The spectrum when this liquid crystal cell selection voltage is applied is shown in FIG. 4 (18a). The spectrum of the same arrangement of liquid crystal cells using a compensator manufactured in exactly the same manner without adding a dye (18b) As compared with the case, the spectrum when the selection voltage was applied was flat, and the white display which was closer to an achromatic color was obtained in the actual display.

Example 2 General formula Ch; polymer represented by cholesteryl group (numbers in brackets [] indicate molar composition ratio) Spin coating method using dimethylformamide solution containing 20 wt% and 0.08 wt% merocyanine red dye based on polymer , And heat-treated at 100 ° C. for 20 minutes, and then cooled to produce a polymer liquid crystal compensator having a twisted nematic structure fixed. The helix angle is -231 °,
Δn · d was 0.83 μm. Using this compensator, the transmission spectrum was examined in the same STN liquid crystal cell and arrangement as in Example 1. As a result, the spectrum was flattened compared to the case where no dye was used, and the actual display color was also close to achromatic. A white display was obtained.

(Effect of the Invention) The compensator of the present invention can provide a nearly achromatic white display by a simple method of adding a small amount of a dye, and is easy to manufacture with a simple structure using only one translucent substrate. This is useful for reducing the thickness and weight of the liquid crystal display, and is of great industrial value.
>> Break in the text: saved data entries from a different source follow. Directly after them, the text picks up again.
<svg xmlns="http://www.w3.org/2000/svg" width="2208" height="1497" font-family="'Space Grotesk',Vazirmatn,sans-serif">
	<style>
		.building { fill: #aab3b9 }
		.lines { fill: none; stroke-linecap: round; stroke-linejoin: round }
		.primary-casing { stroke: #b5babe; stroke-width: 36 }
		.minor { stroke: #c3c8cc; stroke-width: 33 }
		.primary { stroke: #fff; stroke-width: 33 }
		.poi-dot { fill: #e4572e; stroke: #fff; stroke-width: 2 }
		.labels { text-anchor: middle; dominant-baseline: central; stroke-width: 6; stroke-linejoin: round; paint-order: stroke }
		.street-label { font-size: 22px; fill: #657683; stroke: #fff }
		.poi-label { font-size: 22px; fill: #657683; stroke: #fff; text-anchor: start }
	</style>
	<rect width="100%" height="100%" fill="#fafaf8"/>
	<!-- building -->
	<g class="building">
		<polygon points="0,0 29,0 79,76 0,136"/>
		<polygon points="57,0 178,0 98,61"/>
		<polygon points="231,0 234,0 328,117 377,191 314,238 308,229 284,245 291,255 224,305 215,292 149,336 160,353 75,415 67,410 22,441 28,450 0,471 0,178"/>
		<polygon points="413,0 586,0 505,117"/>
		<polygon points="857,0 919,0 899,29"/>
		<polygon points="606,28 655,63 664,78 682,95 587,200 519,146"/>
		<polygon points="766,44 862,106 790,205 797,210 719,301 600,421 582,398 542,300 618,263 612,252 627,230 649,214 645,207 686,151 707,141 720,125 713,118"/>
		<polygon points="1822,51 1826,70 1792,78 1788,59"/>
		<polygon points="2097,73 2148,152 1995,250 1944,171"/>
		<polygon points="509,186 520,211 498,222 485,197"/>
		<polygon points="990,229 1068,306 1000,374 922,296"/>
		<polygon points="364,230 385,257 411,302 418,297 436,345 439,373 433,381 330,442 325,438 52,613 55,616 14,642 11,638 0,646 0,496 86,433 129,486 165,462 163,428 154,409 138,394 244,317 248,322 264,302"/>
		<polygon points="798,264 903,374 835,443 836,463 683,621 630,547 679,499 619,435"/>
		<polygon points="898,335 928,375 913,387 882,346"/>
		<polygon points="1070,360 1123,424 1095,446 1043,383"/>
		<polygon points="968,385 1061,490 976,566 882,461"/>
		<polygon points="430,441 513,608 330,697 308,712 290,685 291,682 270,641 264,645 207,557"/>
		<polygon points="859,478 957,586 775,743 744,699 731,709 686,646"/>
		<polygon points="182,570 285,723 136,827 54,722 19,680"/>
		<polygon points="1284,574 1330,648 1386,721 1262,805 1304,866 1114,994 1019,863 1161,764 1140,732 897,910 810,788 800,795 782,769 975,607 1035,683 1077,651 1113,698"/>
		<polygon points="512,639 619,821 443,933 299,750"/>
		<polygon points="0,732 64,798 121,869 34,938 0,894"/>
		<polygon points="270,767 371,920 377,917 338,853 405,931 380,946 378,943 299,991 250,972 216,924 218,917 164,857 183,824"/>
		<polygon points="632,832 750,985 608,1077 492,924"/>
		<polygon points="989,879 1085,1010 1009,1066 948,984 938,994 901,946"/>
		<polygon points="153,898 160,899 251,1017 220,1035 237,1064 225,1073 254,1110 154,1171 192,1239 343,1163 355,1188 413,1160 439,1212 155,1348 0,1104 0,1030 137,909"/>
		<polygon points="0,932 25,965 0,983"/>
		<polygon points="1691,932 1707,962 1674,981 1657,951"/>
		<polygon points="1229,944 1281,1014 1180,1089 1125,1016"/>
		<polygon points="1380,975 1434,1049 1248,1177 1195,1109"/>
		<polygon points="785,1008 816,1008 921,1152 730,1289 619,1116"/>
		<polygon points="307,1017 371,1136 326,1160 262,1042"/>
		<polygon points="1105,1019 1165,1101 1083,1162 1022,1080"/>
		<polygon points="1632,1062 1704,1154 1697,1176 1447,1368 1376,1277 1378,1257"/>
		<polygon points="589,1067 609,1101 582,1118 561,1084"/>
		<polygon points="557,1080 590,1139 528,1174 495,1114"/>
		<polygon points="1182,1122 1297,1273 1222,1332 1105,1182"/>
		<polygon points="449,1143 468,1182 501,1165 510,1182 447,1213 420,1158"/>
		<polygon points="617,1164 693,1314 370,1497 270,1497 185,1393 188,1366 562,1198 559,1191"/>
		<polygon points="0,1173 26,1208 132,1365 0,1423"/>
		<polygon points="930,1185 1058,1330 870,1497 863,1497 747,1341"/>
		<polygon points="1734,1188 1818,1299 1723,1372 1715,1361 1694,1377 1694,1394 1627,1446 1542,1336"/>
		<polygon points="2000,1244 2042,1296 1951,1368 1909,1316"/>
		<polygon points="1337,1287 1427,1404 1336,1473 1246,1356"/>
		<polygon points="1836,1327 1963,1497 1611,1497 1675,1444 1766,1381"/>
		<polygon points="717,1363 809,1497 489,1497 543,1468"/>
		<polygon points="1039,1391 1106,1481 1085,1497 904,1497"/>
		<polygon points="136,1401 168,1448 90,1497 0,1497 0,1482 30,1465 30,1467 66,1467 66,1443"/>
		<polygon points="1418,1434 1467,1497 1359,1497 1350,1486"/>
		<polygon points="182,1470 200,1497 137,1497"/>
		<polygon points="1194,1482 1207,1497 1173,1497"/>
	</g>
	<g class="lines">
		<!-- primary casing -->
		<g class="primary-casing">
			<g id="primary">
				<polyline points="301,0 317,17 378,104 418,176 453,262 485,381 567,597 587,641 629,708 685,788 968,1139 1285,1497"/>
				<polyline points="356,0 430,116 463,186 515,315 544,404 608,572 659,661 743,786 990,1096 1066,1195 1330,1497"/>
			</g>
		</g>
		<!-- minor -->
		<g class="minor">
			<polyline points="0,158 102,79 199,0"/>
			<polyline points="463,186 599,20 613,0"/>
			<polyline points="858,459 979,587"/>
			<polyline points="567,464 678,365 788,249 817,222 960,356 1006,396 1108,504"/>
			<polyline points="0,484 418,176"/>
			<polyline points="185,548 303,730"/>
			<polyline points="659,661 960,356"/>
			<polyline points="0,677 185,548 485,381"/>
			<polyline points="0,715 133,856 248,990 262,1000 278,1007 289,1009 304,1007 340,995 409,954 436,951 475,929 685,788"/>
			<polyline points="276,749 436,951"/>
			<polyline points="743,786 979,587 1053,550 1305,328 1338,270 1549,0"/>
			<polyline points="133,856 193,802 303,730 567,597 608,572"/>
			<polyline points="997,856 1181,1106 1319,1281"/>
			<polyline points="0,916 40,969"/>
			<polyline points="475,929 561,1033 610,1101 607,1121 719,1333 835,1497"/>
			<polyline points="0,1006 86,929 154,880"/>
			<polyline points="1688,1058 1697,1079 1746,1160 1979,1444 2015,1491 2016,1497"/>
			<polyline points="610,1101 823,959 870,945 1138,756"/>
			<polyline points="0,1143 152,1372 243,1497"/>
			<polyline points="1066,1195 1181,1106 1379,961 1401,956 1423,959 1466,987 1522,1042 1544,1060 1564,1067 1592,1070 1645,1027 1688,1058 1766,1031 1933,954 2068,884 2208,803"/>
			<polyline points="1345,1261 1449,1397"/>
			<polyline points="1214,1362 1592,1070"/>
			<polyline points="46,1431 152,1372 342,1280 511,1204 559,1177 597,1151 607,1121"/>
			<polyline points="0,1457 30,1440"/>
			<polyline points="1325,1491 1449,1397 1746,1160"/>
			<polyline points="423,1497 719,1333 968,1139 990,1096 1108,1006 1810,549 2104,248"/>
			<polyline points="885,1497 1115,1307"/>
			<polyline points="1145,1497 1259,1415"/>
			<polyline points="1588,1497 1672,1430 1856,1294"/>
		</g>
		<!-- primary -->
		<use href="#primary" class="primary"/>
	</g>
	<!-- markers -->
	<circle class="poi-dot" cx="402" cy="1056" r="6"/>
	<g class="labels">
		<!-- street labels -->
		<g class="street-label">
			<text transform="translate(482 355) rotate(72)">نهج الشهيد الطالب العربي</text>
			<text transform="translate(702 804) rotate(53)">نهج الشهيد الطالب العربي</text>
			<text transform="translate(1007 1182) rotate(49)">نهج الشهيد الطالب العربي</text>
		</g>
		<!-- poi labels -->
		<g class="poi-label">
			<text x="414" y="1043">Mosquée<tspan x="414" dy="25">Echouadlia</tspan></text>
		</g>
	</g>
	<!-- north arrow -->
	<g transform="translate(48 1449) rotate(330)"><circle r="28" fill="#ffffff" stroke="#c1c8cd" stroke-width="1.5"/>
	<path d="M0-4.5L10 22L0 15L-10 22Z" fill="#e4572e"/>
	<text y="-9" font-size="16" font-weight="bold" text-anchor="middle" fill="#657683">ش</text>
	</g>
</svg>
[Brief description of the drawings]

FIG. 1 shows a transmission spectrum of a liquid crystal cell equipped with a polymer liquid crystal compensator to which no dye is added. FIG. 2 is a sectional view of a liquid crystal cell used in the embodiment of the present invention. FIG. 3 shows the mutual relationship of each axis of the material constituting the liquid crystal cell used in the embodiment of the present invention. FIG. 4 shows a transmission spectrum of a liquid crystal cell equipped with a polymer liquid crystal compensator to which the dye of the present invention is added. 1b: When a non-selection voltage is applied 2: Upper polarizing plate 3: Polymer liquid crystal layer (compensation layer) 4: Substrate glass 5: Liquid crystal cell 6: Lower polarizing plate 7: Lower polarizing plate transmission axis 8 ... transmission axis of upper polarizing plate 9 ... rubbing direction of lower electrode substrate 10 ... rubbing direction of upper electrode substrate 11 ... rubbing direction of compensator substrate 12 ... orientation direction of molecules on the surface of compensation layer in contact with upper polarizer 13 ... twist angle of liquid crystal cell molecules 14 ... twist angle of molecules of compensation layer 15 ... angle between 7 and 9 16 ... angle between 10 and 11 17 ... angle between 7 and 8 18a ... dye 18b …… When no dye is added.

 ──────────────────────────────────────────────────続 き Continuation of the front page (72) Inventor Hiroyuki Ito 8 Chidori-cho, Naka-ku, Yokohama-shi, Kanagawa Japan Inside the Central Research Laboratory of Petroleum Corporation (72) Inventor Yasuyuki Takiguchi 1-3-6 Nakamagome, Ota-ku, Tokyo Ricoh Co., Ltd. (72) Inventor Akihiko Kanemoto 1-3-6 Nakamagome, Ota-ku, Tokyo Incorporation Ricoh Co., Ltd. (72) Haruo Iimura 1-3-6 Nakamagome, Ota-ku, Tokyo Ricoh Co., Ltd. (56) References JP-A-52-2541 (JP, A) JP-A-62-232409 (JP, A) JP-A-64-519 (JP, A) JP-A-2-47625 ( JP, A)

Claims (1)

(57) [Claims] 1. A translucent substrate, an alignment film formed on the substrate, and a liquid crystal material formed on the alignment film, which is twisted nematic in a liquid crystal state and has a glassy state below a liquid crystal transition point. A compensator for a liquid crystal display element, comprising a film made of molecules, and containing a dye in the film made of the liquid crystalline polymer.